# SUPPLIED MATERIAL start

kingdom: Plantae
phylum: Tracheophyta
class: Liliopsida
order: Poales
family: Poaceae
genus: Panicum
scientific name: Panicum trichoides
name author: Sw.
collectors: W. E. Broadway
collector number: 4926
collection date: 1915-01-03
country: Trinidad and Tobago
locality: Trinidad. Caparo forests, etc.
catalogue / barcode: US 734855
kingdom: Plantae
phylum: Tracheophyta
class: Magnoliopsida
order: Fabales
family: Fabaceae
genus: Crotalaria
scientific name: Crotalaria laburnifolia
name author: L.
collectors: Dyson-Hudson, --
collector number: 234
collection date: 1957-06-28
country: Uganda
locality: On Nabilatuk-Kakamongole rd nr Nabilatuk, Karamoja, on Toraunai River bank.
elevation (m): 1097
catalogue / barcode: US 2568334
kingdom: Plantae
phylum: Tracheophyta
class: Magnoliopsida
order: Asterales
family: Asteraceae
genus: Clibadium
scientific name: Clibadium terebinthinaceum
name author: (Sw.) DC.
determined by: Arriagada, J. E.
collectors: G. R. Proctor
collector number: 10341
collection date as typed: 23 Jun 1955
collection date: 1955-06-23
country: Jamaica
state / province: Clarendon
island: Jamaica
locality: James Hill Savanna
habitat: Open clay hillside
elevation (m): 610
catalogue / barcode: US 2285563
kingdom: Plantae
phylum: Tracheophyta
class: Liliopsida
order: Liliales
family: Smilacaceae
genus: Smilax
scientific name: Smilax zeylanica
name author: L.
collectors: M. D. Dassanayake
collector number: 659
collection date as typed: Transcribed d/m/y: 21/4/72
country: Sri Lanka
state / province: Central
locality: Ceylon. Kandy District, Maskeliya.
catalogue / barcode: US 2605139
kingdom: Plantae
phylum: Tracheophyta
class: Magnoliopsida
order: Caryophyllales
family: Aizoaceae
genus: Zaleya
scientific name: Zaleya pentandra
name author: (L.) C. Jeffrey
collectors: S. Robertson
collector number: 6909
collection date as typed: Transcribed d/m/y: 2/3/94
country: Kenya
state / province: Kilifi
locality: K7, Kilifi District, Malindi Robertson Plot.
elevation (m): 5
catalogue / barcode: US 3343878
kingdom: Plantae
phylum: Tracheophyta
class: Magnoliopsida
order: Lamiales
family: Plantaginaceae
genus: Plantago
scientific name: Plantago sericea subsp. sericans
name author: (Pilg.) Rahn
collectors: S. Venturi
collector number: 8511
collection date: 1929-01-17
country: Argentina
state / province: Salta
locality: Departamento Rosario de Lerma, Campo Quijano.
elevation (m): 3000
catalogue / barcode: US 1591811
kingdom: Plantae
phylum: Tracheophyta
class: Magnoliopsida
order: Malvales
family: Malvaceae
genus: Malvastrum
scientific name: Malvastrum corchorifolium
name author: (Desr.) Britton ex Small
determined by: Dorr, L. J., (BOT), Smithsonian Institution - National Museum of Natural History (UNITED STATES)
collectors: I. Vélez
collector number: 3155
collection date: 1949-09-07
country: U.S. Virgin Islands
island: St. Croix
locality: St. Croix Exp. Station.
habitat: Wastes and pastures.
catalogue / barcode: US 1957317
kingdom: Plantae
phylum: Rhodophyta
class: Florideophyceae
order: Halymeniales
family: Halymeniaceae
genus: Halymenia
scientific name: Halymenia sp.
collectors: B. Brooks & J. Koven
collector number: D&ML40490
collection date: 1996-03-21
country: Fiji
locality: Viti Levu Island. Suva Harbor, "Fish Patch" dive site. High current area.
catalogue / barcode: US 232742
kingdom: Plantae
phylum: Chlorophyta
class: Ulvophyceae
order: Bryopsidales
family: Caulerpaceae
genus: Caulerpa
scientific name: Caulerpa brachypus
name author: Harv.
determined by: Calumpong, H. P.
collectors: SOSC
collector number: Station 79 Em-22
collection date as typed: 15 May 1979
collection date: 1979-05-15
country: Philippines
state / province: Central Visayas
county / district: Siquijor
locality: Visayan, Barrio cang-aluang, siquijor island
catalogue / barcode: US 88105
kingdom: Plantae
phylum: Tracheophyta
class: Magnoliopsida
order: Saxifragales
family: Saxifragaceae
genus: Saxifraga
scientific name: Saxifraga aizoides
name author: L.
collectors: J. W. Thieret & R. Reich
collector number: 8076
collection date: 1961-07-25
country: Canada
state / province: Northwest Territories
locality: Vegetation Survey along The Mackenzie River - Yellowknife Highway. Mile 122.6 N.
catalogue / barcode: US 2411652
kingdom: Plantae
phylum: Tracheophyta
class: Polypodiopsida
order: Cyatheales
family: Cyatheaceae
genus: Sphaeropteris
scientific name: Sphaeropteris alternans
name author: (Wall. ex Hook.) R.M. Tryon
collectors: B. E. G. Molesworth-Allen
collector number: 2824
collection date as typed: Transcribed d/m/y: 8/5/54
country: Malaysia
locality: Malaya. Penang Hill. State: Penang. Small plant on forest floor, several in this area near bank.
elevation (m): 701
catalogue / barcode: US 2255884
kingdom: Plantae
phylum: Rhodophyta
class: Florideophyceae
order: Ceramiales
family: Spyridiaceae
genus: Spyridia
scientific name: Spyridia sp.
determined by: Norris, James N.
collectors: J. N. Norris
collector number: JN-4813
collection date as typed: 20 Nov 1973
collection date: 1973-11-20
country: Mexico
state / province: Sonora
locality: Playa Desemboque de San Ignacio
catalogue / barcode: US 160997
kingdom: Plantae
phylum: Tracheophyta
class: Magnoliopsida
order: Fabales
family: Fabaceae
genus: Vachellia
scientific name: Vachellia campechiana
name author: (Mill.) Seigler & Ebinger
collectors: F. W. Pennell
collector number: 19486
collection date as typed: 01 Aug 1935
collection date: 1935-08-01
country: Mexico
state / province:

# SUPPLIED MATERIAL end

_WRITTEN EXERCISE:_ Reproduce verbatim every line of the records from the one containing "collectors: M. D. Dassanayake" down to the one containing "order: Malvales", including both of those lines.

_RESPONSE:_
collectors: M. D. Dassanayake
collector number: 659
collection date as typed: Transcribed d/m/y: 21/4/72
country: Sri Lanka
state / province: Central
locality: Ceylon. Kandy District, Maskeliya.
catalogue / barcode: US 2605139
kingdom: Plantae
phylum: Tracheophyta
class: Magnoliopsida
order: Caryophyllales
family: Aizoaceae
genus: Zaleya
scientific name: Zaleya pentandra
name author: (L.) C. Jeffrey
collectors: S. Robertson
collector number: 6909
collection date as typed: Transcribed d/m/y: 2/3/94
country: Kenya
state / province: Kilifi
locality: K7, Kilifi District, Malindi Robertson Plot.
elevation (m): 5
catalogue / barcode: US 3343878
kingdom: Plantae
phylum: Tracheophyta
class: Magnoliopsida
order: Lamiales
family: Plantaginaceae
genus: Plantago
scientific name: Plantago sericea subsp. sericans
name author: (Pilg.) Rahn
collectors: S. Venturi
collector number: 8511
collection date: 1929-01-17
country: Argentina
state / province: Salta
locality: Departamento Rosario de Lerma, Campo Quijano.
elevation (m): 3000
catalogue / barcode: US 1591811
kingdom: Plantae
phylum: Tracheophyta
class: Magnoliopsida
order: Malvales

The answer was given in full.